Pelas informações divulgadas, a iniciativa se concentrou em identificação e classificação de emissores no espectro eletromagnético, com o apoio de um modelo de IA voltado a reduzir ambiguidades e atualizar o aprendizado do sistema com mais agilidade.
Teste em Nellis e o que o Project Overwatch colocou à prova
No centro da demonstração esteve um problema operacional recorrente: a velocidade com que sistemas de bordo conseguem reconhecer sinais que não se encaixam, de imediato, em padrões esperados.
Em termos práticos, radares e transmissores podem aparecer com parâmetros diferentes, operar em modos pouco usuais ou variar padrões para dificultar a leitura do adversário.

Durante os testes, de acordo com a Lockheed Martin, o algoritmo foi integrado ao sistema de identificação do F-35 e gerou uma classificação independente, exibida diretamente na interface do piloto.
Ao mesmo tempo, a leitura do sistema tradicional permaneceu visível, o que, segundo a empresa, permite comparar as indicações e reduzir atrasos no processo de decisão em voo.
Outro ponto descrito foi o fluxo de atualização.
Após a missão, engenheiros teriam rotulado novas emissões, retreinado o modelo em poucos minutos e carregado a versão atualizada ainda no mesmo ciclo de planejamento.
A companhia afirma que esse encurtamento do processo pode acelerar a adaptação a sinais não previstos.
Bibliotecas de ameaças e o gargalo da guerra eletrônica
A evolução da aviação de combate, do fim do século 20 até hoje, ampliou a integração entre sensores, enlaces de dados e sistemas de fusão de informações.
Ainda assim, parte do desempenho em guerra eletrônica depende de bases de dados com assinaturas, parâmetros e padrões de emissores, que precisam ser mantidas e revisadas para apoiar identificação e resposta.
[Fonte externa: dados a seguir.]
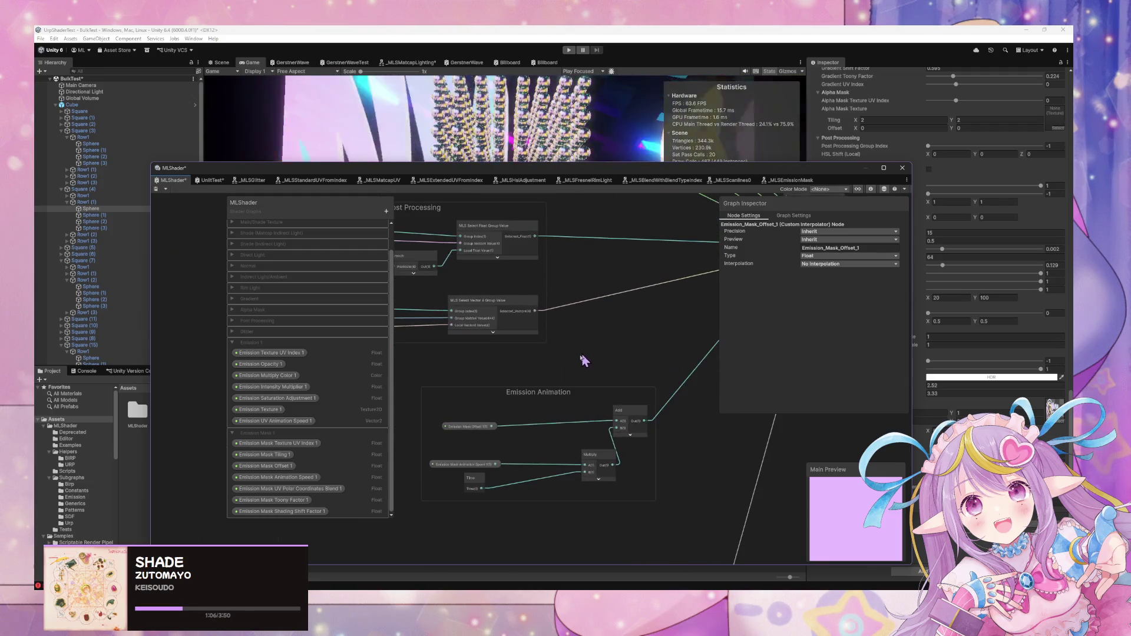
pyautogui.moveTo(461, 465); pyautogui.dragTo(451, 454)
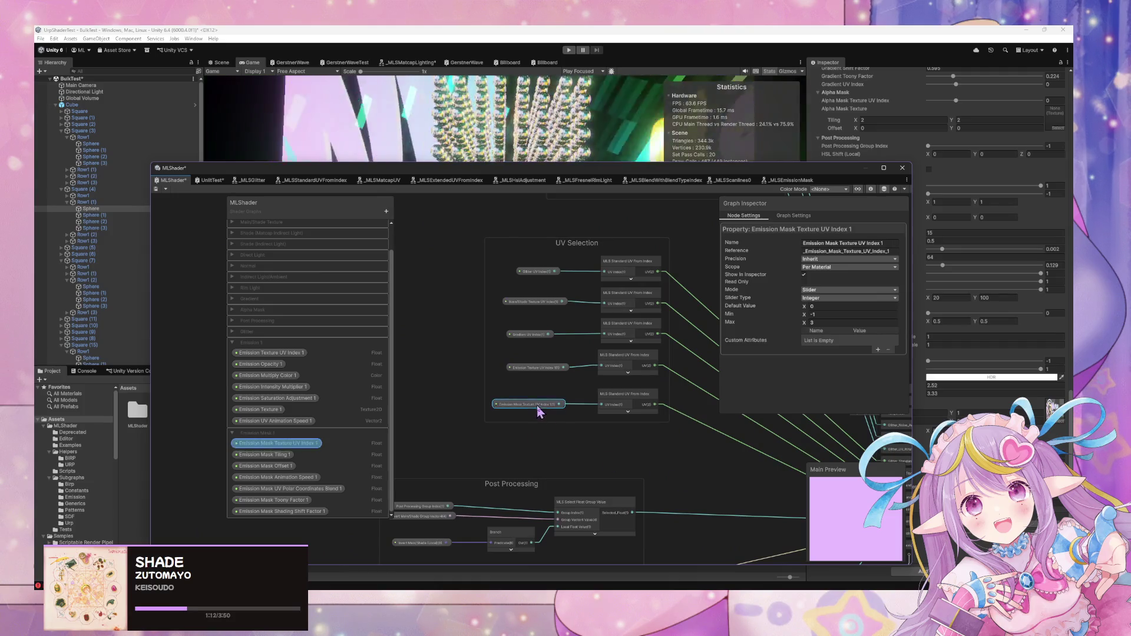
pyautogui.click(631, 395)
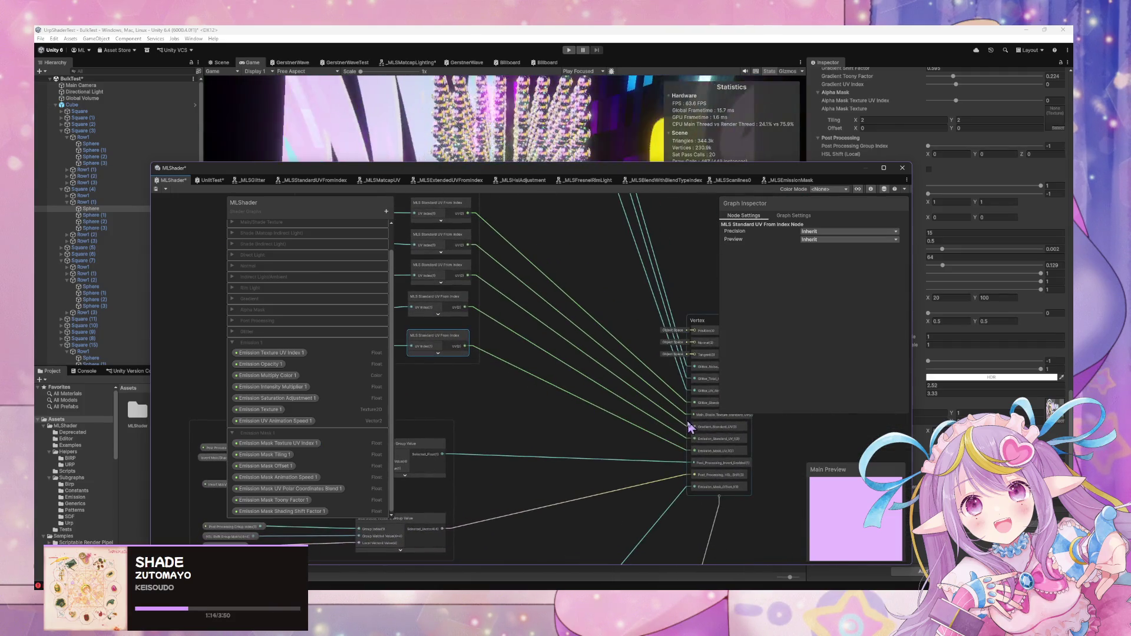
# Rename the vertex interpolator Emission_Mask_UV_1 to Emission_Mask_Standard_UV_1
pyautogui.click(555, 447)
pyautogui.press('space')
pyautogui.write('e')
Quando aparece um sinal desconhecido, o sistema pode apontar a anomalia, mas a interpretação detalhada costuma exigir análise posterior em solo.
Em muitos casos, isso envolve revisar registros, comparar parâmetros e atualizar arquivos para que a aeronave passe a reconhecer aquele padrão com mais precisão em missões seguintes.
Essa dependência de ciclos de atualização pode se tornar mais sensível em cenários em que sistemas de defesa aérea variam frequências, modos e rotinas de emissão para reduzir previsibilidade.
Nessa lógica, quanto maior a diferença entre o que a aeronave encontra e o que está catalogado, maior tende a ser o esforço de identificação.
O que muda para o piloto: da detecção à classificação em voo
Ao encurtar a etapa de identificação, a empresa afirma que o piloto pode receber sinais mais claros sobre o que está no ambiente e, com isso, ganhar tempo para decidir.
Na prática, a classificação mais rápida pode influenciar escolhas de rota, altitude e perfil de entrada em áreas defendidas, além de orientar o emprego de recursos de autoproteção e guerra eletrônica.
Também entra em jogo a carga de trabalho dentro da cabine.
Em um ambiente contestado, o piloto precisa lidar com alertas, priorização de ameaças e navegação, além de coordenar ações com outras plataformas.
A Lockheed sustenta que um sistema capaz de reduzir ambiguidades tende a diminuir parte dessa pressão, ao menos no componente de interpretação de sinais.
Esse tipo de iniciativa costuma ser associado ao conceito de guerra eletrônica “cognitiva”, termo usado para descrever abordagens que empregam automação e modelos de aprendizado para interpretar o espectro eletromagnético e adaptar classificações com maior velocidade.
No entanto, o que foi divulgado até aqui se refere a identificação e atualização de modelo, e não a um pacote completo de ações automáticas em combate.
“Santo graal” e os limites do que foi divulgado sobre autonomia
A descrição pública do Project Overwatch, conforme apresentada pela própria empresa, está centrada na capacidade de classificar emissões e acelerar atualizações do conhecimento do sistema, e não em autorizar engajamento ou executar emprego autônomo de armas.
Assim, a “autonomia” associada ao teste diz respeito ao tratamento de dados e à identificação em tempo operacional mais curto, com recarga rápida do modelo para voos seguintes.
Questões como regras de engajamento, cadeia de comando, validação e limites para decisões automatizadas sobre o uso de força não aparecem como parte do escopo descrito para essa demonstração.
Ainda assim, a redução do tempo de identificação pode ter impactos práticos em como uma missão é conduzida, sobretudo quando o objetivo é diminuir incerteza e ampliar a margem para reação.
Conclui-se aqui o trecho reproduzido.